▶ [TASK LIST]:
**a.** Answer these questions from the forum thread about Family First below:
(i) About how much money does US recall someone would have to gift before the tax implications become a worry?
(ii) According to Brendan Burgess, what does the ad in that day's Irish Times say parents can do?
(iii) What is the final stage in the financial life cycle that Brendan Burgess lists?
**b.** Continue the forum thread about Family First from the point where it stops.

▶ [EXCERPT PROVIDED]:
I hate the EBS ads with a vengeance but I don't understand people getting so worked up about it and can't see what the problem is with parents saying no to such a proposal from the children if it doesn't suit them. We are dealing with adults (parents and children) here after all.

From some of the reaction to this ad (including Marian Finucane taking the EBS representative to task over it) one would think that people lost all of their decision making faculties in the face of such a ferocious advertising onslaught! :rolleyes


----------



## US (17 Jan 2003)

*Family First*

Yes, there are tax implications in gifting money to children,but you'd have to gift an awful lot - about €450,000, if I recall - before you'd have to worry about them.

The ESB doesn't care if the parents lend the money to the children.  Why should it?  If the children cannot pay both loans, the ESB is protected - it has security over the children's house but the parent will have none.  So, yes, the parent will be at a loss.


----------



## ClubMan (17 Jan 2003)

*Re: Family First*

Looks like the  seems to have extended to US now! :lol


----------



## Brendan Burgess (21 Jan 2003)

*Re: Family First*

I haven't seen or heard the ad, so I can't comment on it. The ad in today's Irish Times is unacceptable to me. It says that parents can borrow at no cost for the first three years, or words to that effect. This is grossly misleading. Just because they are not making repayments doesn't mean that the interest bill isn't ticking up. 

Apart from the bad ads, I see very little wrong with this product. 

If my parents have €30k in the bank and they give it or lend it to me to buy my first house, is there anything wrong with that?  I don't think that there is.

If my parents have a €500k house and they borrow €30k on the strength of it, is there anything wrong with that? I don't think that there is. Particularly if I give them back the money with interest after 3 years or after 10 years. 

A first time buyer would probably get more benefit from €30k now than from €300k in twenty years time when the parents die. 

Most of us go through a financial life cycle:
Financial dependence on our parents until finished studying.
Our first job when there is a fair bit of surplus cash.
Scrimping and saving to buy a house and/or get married and/or have kids. 
Getting the mortgage under some control.
Getting the kids under some financial control.
Accumulating cash before retirement.
Retiring in a mortgage free home.
Dying rich.

As long as helping the child with the mortgage doesn't endanger the parents' long term financial security, I see nothing wrong with it.

Brendan


----------



## Brendan Burgess (21 Jan 2003)

▶ [PROVIDED DATA]:
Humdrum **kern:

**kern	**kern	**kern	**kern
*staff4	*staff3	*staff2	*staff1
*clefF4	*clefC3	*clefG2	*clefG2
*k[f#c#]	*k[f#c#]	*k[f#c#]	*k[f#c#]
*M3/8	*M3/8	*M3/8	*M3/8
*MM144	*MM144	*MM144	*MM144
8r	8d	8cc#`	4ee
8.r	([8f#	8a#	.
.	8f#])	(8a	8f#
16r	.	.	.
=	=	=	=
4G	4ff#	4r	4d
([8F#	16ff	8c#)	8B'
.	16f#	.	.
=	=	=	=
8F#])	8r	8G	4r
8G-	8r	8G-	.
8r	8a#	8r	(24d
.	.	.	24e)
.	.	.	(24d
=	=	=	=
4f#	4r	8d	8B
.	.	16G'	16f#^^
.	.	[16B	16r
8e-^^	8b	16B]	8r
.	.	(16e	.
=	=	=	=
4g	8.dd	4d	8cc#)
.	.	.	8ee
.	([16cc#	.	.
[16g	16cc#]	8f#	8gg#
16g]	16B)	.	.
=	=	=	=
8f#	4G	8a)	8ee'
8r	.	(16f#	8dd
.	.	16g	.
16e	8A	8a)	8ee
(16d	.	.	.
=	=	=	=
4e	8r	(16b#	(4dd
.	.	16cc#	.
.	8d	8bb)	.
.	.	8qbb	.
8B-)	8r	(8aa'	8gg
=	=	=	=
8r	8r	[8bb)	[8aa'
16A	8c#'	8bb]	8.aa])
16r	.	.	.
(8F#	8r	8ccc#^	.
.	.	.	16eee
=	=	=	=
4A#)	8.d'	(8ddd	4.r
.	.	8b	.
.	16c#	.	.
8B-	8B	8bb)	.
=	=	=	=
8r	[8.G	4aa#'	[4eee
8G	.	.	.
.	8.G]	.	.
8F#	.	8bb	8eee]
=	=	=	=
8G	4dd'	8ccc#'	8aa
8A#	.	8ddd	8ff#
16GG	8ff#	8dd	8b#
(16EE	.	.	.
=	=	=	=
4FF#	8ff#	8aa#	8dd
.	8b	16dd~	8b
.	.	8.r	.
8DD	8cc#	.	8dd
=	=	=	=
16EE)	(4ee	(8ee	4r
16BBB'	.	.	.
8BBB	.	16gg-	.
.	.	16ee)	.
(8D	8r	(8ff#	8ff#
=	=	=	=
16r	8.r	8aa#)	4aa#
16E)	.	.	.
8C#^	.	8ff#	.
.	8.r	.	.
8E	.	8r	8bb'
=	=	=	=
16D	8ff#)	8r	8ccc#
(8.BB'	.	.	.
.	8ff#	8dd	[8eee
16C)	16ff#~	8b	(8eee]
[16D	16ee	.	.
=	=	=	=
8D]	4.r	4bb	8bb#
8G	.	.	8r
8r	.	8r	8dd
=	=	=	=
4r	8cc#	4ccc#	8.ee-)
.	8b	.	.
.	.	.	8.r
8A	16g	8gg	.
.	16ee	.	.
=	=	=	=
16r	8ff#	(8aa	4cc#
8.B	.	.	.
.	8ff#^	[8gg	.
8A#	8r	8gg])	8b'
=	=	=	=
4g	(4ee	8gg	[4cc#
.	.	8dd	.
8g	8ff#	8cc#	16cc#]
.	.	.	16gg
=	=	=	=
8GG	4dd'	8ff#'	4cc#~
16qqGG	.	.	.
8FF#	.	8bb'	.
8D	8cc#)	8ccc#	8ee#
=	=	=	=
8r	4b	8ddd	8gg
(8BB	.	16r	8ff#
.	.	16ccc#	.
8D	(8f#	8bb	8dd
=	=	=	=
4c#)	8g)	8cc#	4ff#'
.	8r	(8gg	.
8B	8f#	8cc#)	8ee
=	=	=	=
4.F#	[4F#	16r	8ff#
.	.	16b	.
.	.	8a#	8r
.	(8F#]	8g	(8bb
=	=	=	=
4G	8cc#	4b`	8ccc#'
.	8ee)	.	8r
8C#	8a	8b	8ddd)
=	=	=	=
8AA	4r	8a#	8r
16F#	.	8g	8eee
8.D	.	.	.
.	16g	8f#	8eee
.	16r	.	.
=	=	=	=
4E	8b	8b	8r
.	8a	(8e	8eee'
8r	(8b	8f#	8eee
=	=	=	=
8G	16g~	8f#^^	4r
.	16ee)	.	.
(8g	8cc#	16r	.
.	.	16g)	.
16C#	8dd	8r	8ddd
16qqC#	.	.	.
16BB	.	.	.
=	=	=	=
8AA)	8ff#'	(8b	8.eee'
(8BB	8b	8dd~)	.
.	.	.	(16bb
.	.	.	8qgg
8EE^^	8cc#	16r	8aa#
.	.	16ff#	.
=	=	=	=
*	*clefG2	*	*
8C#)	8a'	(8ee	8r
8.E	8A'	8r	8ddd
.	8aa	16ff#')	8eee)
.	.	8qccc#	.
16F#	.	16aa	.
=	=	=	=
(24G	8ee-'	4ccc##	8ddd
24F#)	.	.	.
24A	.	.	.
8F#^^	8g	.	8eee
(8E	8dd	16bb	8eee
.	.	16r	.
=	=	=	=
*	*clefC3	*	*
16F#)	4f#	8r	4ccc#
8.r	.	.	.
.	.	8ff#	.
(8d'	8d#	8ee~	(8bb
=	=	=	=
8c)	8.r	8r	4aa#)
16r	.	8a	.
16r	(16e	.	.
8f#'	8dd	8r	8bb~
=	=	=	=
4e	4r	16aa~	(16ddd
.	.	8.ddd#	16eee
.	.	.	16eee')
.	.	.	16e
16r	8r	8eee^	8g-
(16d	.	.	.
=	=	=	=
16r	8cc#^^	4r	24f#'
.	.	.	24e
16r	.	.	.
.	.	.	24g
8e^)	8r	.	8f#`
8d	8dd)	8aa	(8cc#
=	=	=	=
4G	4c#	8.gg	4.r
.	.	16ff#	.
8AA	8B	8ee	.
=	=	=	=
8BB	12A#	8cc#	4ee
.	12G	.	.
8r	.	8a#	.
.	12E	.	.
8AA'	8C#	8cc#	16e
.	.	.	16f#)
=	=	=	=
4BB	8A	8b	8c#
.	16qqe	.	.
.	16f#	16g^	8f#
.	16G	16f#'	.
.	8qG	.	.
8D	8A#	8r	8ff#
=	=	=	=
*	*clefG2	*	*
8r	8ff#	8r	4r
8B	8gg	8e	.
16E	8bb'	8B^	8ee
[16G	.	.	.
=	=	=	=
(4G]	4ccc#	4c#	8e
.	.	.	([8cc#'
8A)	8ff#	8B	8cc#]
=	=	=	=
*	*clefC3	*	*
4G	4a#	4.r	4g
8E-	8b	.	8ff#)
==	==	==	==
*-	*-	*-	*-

▶ [TASK-BY-TASK ANSWERS]:
**a.**
(i) About €450,000.
(ii) Borrow at no cost for the first three years, or words to that effect.
(iii) Dying rich.

**b.**
*Re: Family First*



> They borrow against their own home, maybe take out new mortgage protection, refresh their fire insurance, all EBS products.



Maybe they will, but they are unlikely to be under any obligation to do so.

They should have adequate fire insurance in the first place and if the EBS offers a better quote,then they will save money.

If they are over 50, they are under no obligation to take out a mortgage protection policy. 

Brendan


----------



## rainyday (21 Jan 2003)

*Nursing Home*



> Most of us go through a financial life cycle:



Hi Brendan - You omitted the all too common stage of

'Spend my final 3-5 years in a very expensive nursing home costing me (or my kids, if I was nice to them) €500 per week & upwards, draining away my assets & my dignity'.


----------



## Tommy (21 Jan 2003)

*Re: Nursing Home*

Also, if parents find it necessary to borrow say €30K at age 55 or 60 to fund their children's house, it is not a great sign of their long-term financial security, if they want to remain living in their own home.

 All it takes is for the breadwinner parent to suffer a stroke or some other debilitating illness and the remaining parent may be forced against their will to sell the family home to pay off the bank, at possibly the most stressful and vulnerable time of their life.


----------



## flash (22 Jan 2003)

*EBS family first*

Brendan,
ur wired 2 the moon 

I hope to die and leave the home + to my children, at that stage I will no longer need it(if I outlive my wife)

But, up to then, lifes a gamble and I may need a large amount next week, next month, next year for who knows what emergency.

Some people may be put in a very difficult at a difficult time over this.

It should carry a health warning.

Mr EBS said that their "advisors" cover everything.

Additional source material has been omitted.